Objects May Appear Softer
Objects May Appear Softer brought together 21 Indian women artists across generations, geographies, and mediums at Black Cube Gallery, Hauz Khas, New Delhi, from July 24 to September 4, 2025. Curated by Sanya Malik, the exhibition featured Yashika Sugandh alongside celebrated names including Manisha Parekh, Madhvi Parekh, Hema Upadhyay, and Sujata Bajaj, forming a powerful collective exploration of the female gaze in contemporary Indian art.

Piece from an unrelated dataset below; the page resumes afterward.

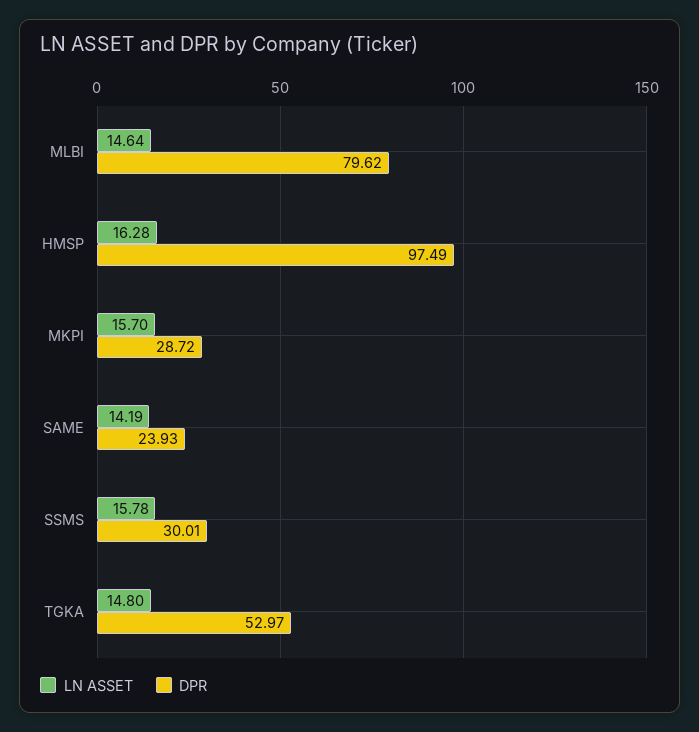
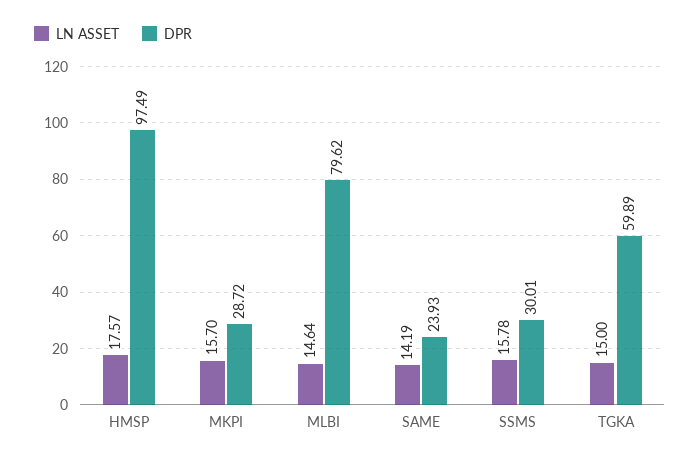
LN ASSET, HMSP: 16.28 -> 17.57
LN ASSET, TGKA: 14.8 -> 15
DPR, TGKA: 52.97 -> 59.89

The exhibition’s title plays on the familiar phrase “objects in the mirror may appear closer than they are,” gesturing toward perception and its quiet deceptions. What is often seen as soft, whether in gesture, material, or identity, is too easily mistaken for fragility. Yet within this presumed delicacy lies rigor, resistance, and remarkable clarity. The works confronted this misreading, proving layered, forceful, and unafraid to be both tender and exacting.
Through deeply personal, mythic, ecological, and political explorations, each artist reclaimed space by disrupting conventional narratives and expanding understanding of what constitutes the female gaze. The exhibition presented not a singular statement but a multifaceted visual chorus: textured, layered, and embodied. These artists spanned generations, languages, and approaches, united by a refusal to be simplified. Their works invited viewers to move beyond the surface, to see with care, to listen to quieter rhythms, and to recognize the force embedded in materiality, gesture, and gaze.